Un bon thriller, comme les grandes recettes, nécessite des ingrédients de qualité. L'intrigue fait beaucoup, mais sans des personnages forts et des rebondissements minutés, il y a toutes les chances que la sauce ne prenne pas. Franck Thilliez a parfaitement intégré cette règle. Depuis quelques années il ajoute à ses romans une part de feuilleton avec deux personnages centraux: Sharko et Lucie. Deux écorchés, aux parcours chaotiques, pleins de drames et de sang. Collègues, ils sont devenus amants. Comme pour conjurer un double mauvais sort. Mais qu'il est difficile de prétendre à sa part de bonheur quand son quotidien est fait de meurtres, enlèvements et autres crimes sadiques.
« Atomka » est un roman policier de circonstance pour ce qui est de la météo. Il règne en permanence un froid glacial, quasi mortel. Tout débute par la découverte du corps d'un journaliste d'investigation à son domicile. Il est mort de froid. Le tueur l'a enfermé vivant dans un congélateur. Et a même percé un petit trou dans le couvercle pour assister à l'agonie. Enquête classique au début. Sharko retrace la vie de Christophe Gamblin. Relations de travail. Derniers articles parus.
Une première partie un peu lente car l'auteur veut aussi dérouler un peu de la vie privée de ses deux héros. Lucie veut un enfant. Avec Sharko. Mais leurs efforts restent vains. Sharko se résout à faire une analyse de son sperme pour déterminer si le problème ne vient pas de son côté. Mais en cachette de sa compagne. Comme s'il culpabilisait.
Un passage familial de courte durée car l'affaire du meurtre du journaliste se corse. Il enquêtait sur une série d'accidents dans des lacs gelés. Et les policiers arrivent à la conclusion que Gamblin était sur la piste d'un psychopathe s'attaquant aux femmes. Il les enlevait, les droguait et les jetait dans l'eau glacée. Immédiatement il téléphonait aux secours. Certaines n'ont pas survécu, d'autres ont été sauvées, mais après un laps de temps plus ou moins long de mort virtuelle dans les eaux gelées.

Les limites de la mort
Où se situe la limite de la mort ? Cette question semble tarauder le psychopathe. Une autre journaliste était sur ses traces. Elle a disparu. Sharko et Lucie vont se lancer à sa recherche, la suivre dans ses déplacements, en France et à l'étranger.

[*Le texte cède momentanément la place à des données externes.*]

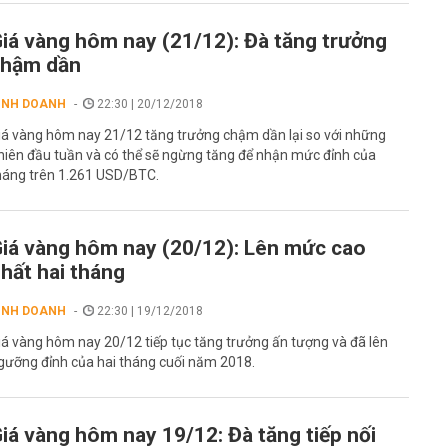
iá vàng hôm nay (21/12): Đà tăng trưởng
chậm dần
INH DOANH
22:30 | 20/12/2018
iá vàng hôm nay 21/12 tăng trưởng chậm dần lại so với những
hiên đầu tuần và có thể sẽ ngừng tăng để nhận mức đỉnh của
háng trên 1.261 USD/BTC.
iá vàng hôm nay (20/12): Lên mức cao
hất hai tháng
INH DOANH
22:30 | 19/12/2018
iá vàng hôm nay 20/12 tiếp tục tăng trưởng ấn tượng và đã lên
gưỡng đỉnh của hai tháng cuối năm 2018.
iá vàng hôm nay 19/12: Đà tăng tiếp nối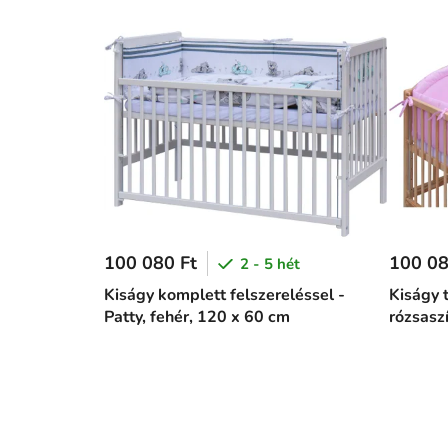
100 080 Ft
100 08
2 - 5 hét
Kiságy komplett felszereléssel -
Kiságy t
Patty, fehér, 120 x 60 cm
rózsasz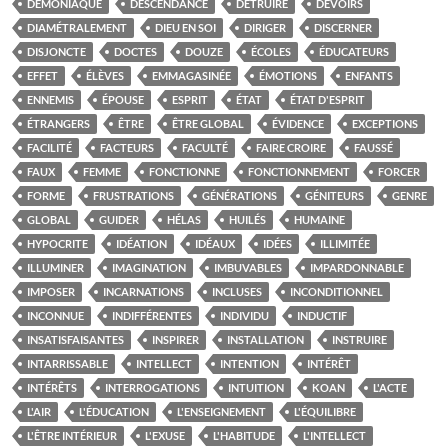
DÉMONIAQUE
DESCENDANCE
DÉTRUIRE
DEVOIRS
DIAMÉTRALEMENT
DIEU EN SOI
DIRIGER
DISCERNER
DISJONCTE
DOCTES
DOUZE
ÉCOLES
ÉDUCATEURS
EFFET
ÉLÈVES
EMMAGASINÉE
ÉMOTIONS
ENFANTS
ENNEMIS
ÉPOUSE
ESPRIT
ÉTAT
ÉTAT D'ESPRIT
ÉTRANGERS
ÊTRE
ÊTRE GLOBAL
ÉVIDENCE
EXCEPTIONS
FACILITÉ
FACTEURS
FACULTÉ
FAIRE CROIRE
FAUSSÉ
FAUX
FEMME
FONCTIONNE
FONCTIONNEMENT
FORCER
FORME
FRUSTRATIONS
GÉNÉRATIONS
GÉNITEURS
GENRE
GLOBAL
GUIDER
HÉLAS
HUILÉS
HUMAINE
HYPOCRITE
IDÉATION
IDÉAUX
IDÉES
ILLIMITÉE
ILLUMINER
IMAGINATION
IMBUVABLES
IMPARDONNABLE
IMPOSER
INCARNATIONS
INCLUSES
INCONDITIONNEL
INCONNUE
INDIFFÉRENTES
INDIVIDU
INDUCTIF
INSATISFAISANTES
INSPIRER
INSTALLATION
INSTRUIRE
INTARRISSABLE
INTELLECT
INTENTION
INTÉRÊT
INTÉRÊTS
INTERROGATIONS
INTUITION
KOAN
L'ACTE
L'AIR
L'ÉDUCATION
L'ENSEIGNEMENT
L'ÉQUILIBRE
L'ÊTRE INTÉRIEUR
L'EXUSE
L'HABITUDE
L'INTELLECT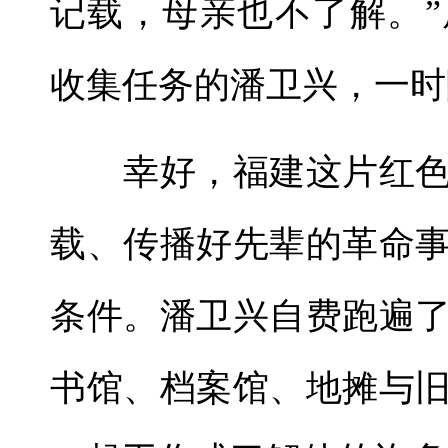
记载，母亲也不了解。
收集任务的潘卫兴，一时
幸好，福建这片红色
载、传播好先辈的革命
条件。潘卫兴自费跑遍
书馆、档案馆、地摊与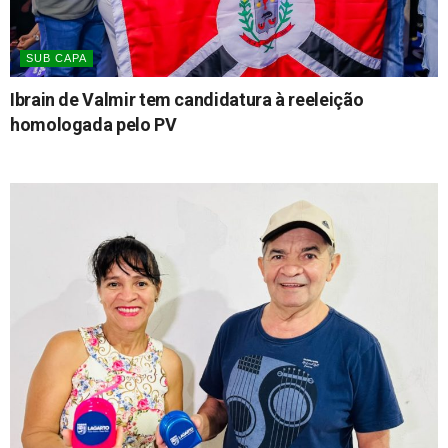
SUB CAPA
Ibrain de Valmir tem candidatura à reeleição
homologada pelo PV
06/08/2026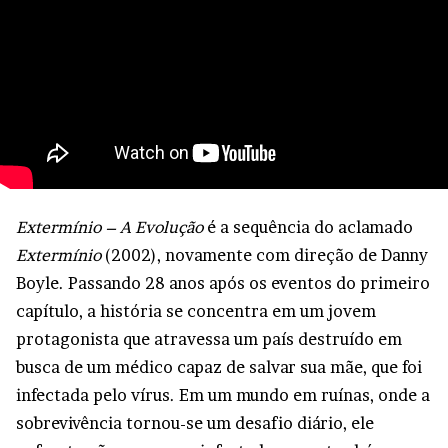
Extermínio – A Evolução
é a sequência do aclamado
Extermínio
(2002), novamente com direção de Danny
Boyle. Passando 28 anos após os eventos do primeiro
capítulo, a história se concentra em um jovem
protagonista que atravessa um país destruído em
busca de um médico capaz de salvar sua mãe, que foi
infectada pelo vírus. Em um mundo em ruínas, onde a
sobrevivência tornou-se um desafio diário, ele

Le roman va faire voyager le lecteur. Des montagnes enneigées près de Grenoble au désert du Nouveau-Mexique. Avec rapidement un dénominateur commun : la radioactivité.
Et le roman atteint son paroxysme quand les enquêteurs découvrent d'autres victimes, des enfants malades. Lucie, encore sous le coup de la perte de ses deux fillettes, vit très mal cette évolution.
Sharko va tenter de la protéger au maximum, mais pour lui aussi des souvenirs pénibles reviennent à la surface. Il semble que son ennemi absolu, l'Ange Rouge, ait fait des émules. Les deux policiers, pris entre leur enquête et des souvenirs pénibles, auront toutes les difficultés pour se concentrer et retrouver leur efficacité.
Un thriller redoutable d'efficacité. On est doublement accroché. Par l'enquête tournant autour des séquelles de la radioactivité, mais aussi (et surtout) par les doutes existentiels des deux héros. Lucie si fragile mais inflexible, Sharko, déterminé mais plein de doute.